• **CONSIGNE ÉCRITE 1**: Disposez en tableau Markdown les lignes des enregistrements, de celle qui contient "262, 1122, 291]" jusqu'à celle qui contient "text Impetrado: Juiz(a) de Direito do", bornes comprises, sans les lignes vides. Le tableau a deux colonnes : « N° » pour le numéro de rang et « Ligne » pour la ligne elle-même.

Au contrôle (17h20-445 Km), SC me fait part de son abandon. A l'heure où j'écris ces lignes je
regrette de ne pas lui avoir proposé de continuer avec moi à un autre rythme
dans une autre aventure. Mais il semble déterminé et moi je sais que Brest est
encore loin, que ma préparation n'était pas la sienne, qu'il avait d'autres
coachs plus séduisants et que...il faut partir.
Le
passage des 24H (19h16) se fait au
km 471... J'ai traîné un peu mais je
suis satisfait car avec ce vent et le fait que je roule solo finalement ce
n'est pas mal... Arrêt crêpes pour fêter ça. Toujours autant de personnes au
bord des routes pour t'encourager à aller plus loin, plus vite... "Go, Go
!"...
Carhaix 21h55 (521 Km). Je sais qu'il est trop tard pour enchaîner dans le noir
vers Brest, pour aller vers les navires, les goélands qui hurlent dans les
embruns, rencontrer les capitaines, corsaires et autres matelots... Je gère un
global. Il me manque une heure pour filer vers les monts d'Arrée. Je me résigne et j'ai raison.

• **ENREGISTREMENTS FOURNIS**:
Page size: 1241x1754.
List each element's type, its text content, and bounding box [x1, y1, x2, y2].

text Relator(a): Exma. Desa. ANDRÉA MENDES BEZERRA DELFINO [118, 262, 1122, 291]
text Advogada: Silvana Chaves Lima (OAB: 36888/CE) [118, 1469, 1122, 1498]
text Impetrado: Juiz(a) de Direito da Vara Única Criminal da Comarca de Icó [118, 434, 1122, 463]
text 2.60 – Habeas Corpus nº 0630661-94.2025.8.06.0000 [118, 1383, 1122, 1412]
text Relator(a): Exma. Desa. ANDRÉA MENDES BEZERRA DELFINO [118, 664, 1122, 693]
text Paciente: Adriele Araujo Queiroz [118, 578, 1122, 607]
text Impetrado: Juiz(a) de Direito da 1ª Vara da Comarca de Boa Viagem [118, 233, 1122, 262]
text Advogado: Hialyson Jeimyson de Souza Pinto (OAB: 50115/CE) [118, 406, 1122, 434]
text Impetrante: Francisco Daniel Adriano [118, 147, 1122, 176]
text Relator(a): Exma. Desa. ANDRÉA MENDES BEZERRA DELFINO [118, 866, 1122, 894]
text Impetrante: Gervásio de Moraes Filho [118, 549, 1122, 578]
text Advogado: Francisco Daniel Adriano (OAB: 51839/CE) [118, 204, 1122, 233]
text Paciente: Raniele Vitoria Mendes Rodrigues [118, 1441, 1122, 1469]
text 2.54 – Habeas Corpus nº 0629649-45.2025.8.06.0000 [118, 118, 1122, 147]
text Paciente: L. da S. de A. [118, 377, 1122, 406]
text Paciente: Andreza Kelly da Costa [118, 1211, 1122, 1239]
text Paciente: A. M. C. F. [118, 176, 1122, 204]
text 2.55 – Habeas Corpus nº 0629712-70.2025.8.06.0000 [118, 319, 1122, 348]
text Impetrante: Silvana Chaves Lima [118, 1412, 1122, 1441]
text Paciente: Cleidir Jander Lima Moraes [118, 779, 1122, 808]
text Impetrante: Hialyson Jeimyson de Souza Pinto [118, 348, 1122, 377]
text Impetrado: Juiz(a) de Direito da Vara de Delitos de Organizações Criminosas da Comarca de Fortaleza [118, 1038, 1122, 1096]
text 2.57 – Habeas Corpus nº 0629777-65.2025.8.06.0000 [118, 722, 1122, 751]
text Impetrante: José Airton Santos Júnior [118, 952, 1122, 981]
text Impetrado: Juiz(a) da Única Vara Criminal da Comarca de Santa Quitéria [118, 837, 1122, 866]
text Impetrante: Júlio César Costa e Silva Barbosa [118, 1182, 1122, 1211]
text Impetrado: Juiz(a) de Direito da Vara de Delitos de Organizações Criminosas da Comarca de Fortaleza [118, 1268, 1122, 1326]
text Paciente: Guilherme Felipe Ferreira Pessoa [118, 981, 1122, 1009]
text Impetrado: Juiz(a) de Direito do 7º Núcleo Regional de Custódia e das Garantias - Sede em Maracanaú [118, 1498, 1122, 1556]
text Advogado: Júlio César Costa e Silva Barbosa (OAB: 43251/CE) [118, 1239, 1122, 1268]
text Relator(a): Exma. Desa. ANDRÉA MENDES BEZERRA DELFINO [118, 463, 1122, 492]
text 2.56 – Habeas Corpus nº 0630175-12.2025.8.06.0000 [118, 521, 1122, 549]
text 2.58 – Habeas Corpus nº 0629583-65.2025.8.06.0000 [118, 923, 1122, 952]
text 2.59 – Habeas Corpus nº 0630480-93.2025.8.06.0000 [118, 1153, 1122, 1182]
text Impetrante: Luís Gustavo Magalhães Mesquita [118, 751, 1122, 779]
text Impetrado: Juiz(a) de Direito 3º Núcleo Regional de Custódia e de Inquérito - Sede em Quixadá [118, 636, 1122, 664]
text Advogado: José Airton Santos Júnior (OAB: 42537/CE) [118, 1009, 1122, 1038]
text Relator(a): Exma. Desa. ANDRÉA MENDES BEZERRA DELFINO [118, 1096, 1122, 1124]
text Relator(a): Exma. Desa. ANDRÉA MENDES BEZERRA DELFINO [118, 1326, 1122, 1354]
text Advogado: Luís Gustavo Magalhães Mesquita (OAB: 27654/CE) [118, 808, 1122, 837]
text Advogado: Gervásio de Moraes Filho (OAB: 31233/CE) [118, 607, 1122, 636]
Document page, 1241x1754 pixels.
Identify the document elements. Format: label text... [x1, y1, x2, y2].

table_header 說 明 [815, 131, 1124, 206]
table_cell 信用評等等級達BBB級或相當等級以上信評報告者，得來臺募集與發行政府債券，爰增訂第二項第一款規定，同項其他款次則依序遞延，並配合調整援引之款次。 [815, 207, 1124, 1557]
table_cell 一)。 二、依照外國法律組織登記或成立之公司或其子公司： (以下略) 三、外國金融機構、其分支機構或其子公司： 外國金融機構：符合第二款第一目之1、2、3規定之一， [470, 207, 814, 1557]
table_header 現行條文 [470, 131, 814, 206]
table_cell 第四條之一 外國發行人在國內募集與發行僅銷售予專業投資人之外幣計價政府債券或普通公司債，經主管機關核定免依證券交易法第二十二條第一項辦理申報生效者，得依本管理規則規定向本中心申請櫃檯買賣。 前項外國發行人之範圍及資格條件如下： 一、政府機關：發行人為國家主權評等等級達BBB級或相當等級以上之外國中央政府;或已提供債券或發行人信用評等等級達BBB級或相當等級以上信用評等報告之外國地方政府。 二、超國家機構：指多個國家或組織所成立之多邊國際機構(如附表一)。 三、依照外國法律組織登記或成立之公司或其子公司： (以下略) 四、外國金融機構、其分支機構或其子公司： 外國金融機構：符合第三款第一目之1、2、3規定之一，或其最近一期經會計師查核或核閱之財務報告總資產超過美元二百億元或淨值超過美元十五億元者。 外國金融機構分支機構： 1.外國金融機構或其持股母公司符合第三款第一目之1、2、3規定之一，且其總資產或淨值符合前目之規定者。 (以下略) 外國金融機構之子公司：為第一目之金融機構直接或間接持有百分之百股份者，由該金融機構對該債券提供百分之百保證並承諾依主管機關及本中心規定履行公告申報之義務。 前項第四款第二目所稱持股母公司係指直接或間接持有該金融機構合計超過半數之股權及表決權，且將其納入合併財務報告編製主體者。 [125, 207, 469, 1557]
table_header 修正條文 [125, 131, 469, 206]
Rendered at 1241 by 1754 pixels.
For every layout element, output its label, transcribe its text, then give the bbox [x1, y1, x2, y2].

• **CONSIGNE ÉCRITE 2**: Recopiez mot pour mot l'intégralité du récit de route vers Brest.

• **RÉPONSE CORRECTE 1**:
| N° | Ligne |
|---|---|
| 1 | text Relator(a): Exma. Desa. ANDRÉA MENDES BEZERRA DELFINO [118, 262, 1122, 291] |
| 2 | text Advogada: Silvana Chaves Lima (OAB: 36888/CE) [118, 1469, 1122, 1498] |
| 3 | text Impetrado: Juiz(a) de Direito da Vara Única Criminal da Comarca de Icó [118, 434, 1122, 463] |
| 4 | text 2.60 – Habeas Corpus nº 0630661-94.2025.8.06.0000 [118, 1383, 1122, 1412] |
| 5 | text Relator(a): Exma. Desa. ANDRÉA MENDES BEZERRA DELFINO [118, 664, 1122, 693] |
| 6 | text Paciente: Adriele Araujo Queiroz [118, 578, 1122, 607] |
| 7 | text Impetrado: Juiz(a) de Direito da 1ª Vara da Comarca de Boa Viagem [118, 233, 1122, 262] |
| 8 | text Advogado: Hialyson Jeimyson de Souza Pinto (OAB: 50115/CE) [118, 406, 1122, 434] |
| 9 | text Impetrante: Francisco Daniel Adriano [118, 147, 1122, 176] |
| 10 | text Relator(a): Exma. Desa. ANDRÉA MENDES BEZERRA DELFINO [118, 866, 1122, 894] |
| 11 | text Impetrante: Gervásio de Moraes Filho [118, 549, 1122, 578] |
| 12 | text Advogado: Francisco Daniel Adriano (OAB: 51839/CE) [118, 204, 1122, 233] |
| 13 | text Paciente: Raniele Vitoria Mendes Rodrigues [118, 1441, 1122, 1469] |
| 14 | text 2.54 – Habeas Corpus nº 0629649-45.2025.8.06.0000 [118, 118, 1122, 147] |
| 15 | text Paciente: L. da S. de A. [118, 377, 1122, 406] |
| 16 | text Paciente: Andreza Kelly da Costa [118, 1211, 1122, 1239] |
| 17 | text Paciente: A. M. C. F. [118, 176, 1122, 204] |
| 18 | text 2.55 – Habeas Corpus nº 0629712-70.2025.8.06.0000 [118, 319, 1122, 348] |
| 19 | text Impetrante: Silvana Chaves Lima [118, 1412, 1122, 1441] |
| 20 | text Paciente: Cleidir Jander Lima Moraes [118, 779, 1122, 808] |
| 21 | text Impetrante: Hialyson Jeimyson de Souza Pinto [118, 348, 1122, 377] |
| 22 | text Impetrado: Juiz(a) de Direito da Vara de Delitos de Organizações Criminosas da Comarca de Fortaleza [118, 1038, 1122, 1096] |
| 23 | text 2.57 – Habeas Corpus nº 0629777-65.2025.8.06.0000 [118, 722, 1122, 751] |
| 24 | text Impetrante: José Airton Santos Júnior [118, 952, 1122, 981] |
| 25 | text Impetrado: Juiz(a) da Única Vara Criminal da Comarca de Santa Quitéria [118, 837, 1122, 866] |
| 26 | text Impetrante: Júlio César Costa e Silva Barbosa [118, 1182, 1122, 1211] |
| 27 | text Impetrado: Juiz(a) de Direito da Vara de Delitos de Organizações Criminosas da Comarca de Fortaleza [118, 1268, 1122, 1326] |
| 28 | text Paciente: Guilherme Felipe Ferreira Pessoa [118, 981, 1122, 1009] |
| 29 | text Impetrado: Juiz(a) de Direito do 7º Núcleo Regional de Custódia e das Garantias - Sede em Maracanaú [118, 1498, 1122, 1556] |

• **RÉPONSE CORRECTE 2**:
Au contrôle (17h20-445 Km), SC me fait part de son abandon. A l'heure où j'écris ces lignes je
regrette de ne pas lui avoir proposé de continuer avec moi à un autre rythme
dans une autre aventure. Mais il semble déterminé et moi je sais que Brest est
encore loin, que ma préparation n'était pas la sienne, qu'il avait d'autres
coachs plus séduisants et que...il faut partir.
Le
passage des 24H (19h16) se fait au
km 471... J'ai traîné un peu mais je
suis satisfait car avec ce vent et le fait que je roule solo finalement ce
n'est pas mal... Arrêt crêpes pour fêter ça. Toujours autant de personnes au
bord des routes pour t'encourager à aller plus loin, plus vite... "Go, Go
!"...
Carhaix 21h55 (521 Km). Je sais qu'il est trop tard pour enchaîner dans le noir
vers Brest, pour aller vers les navires, les goélands qui hurlent dans les
embruns, rencontrer les capitaines, corsaires et autres matelots... Je gère un
global. Il me manque une heure pour filer vers les monts d'Arrée. Je me résigne et j'ai raison.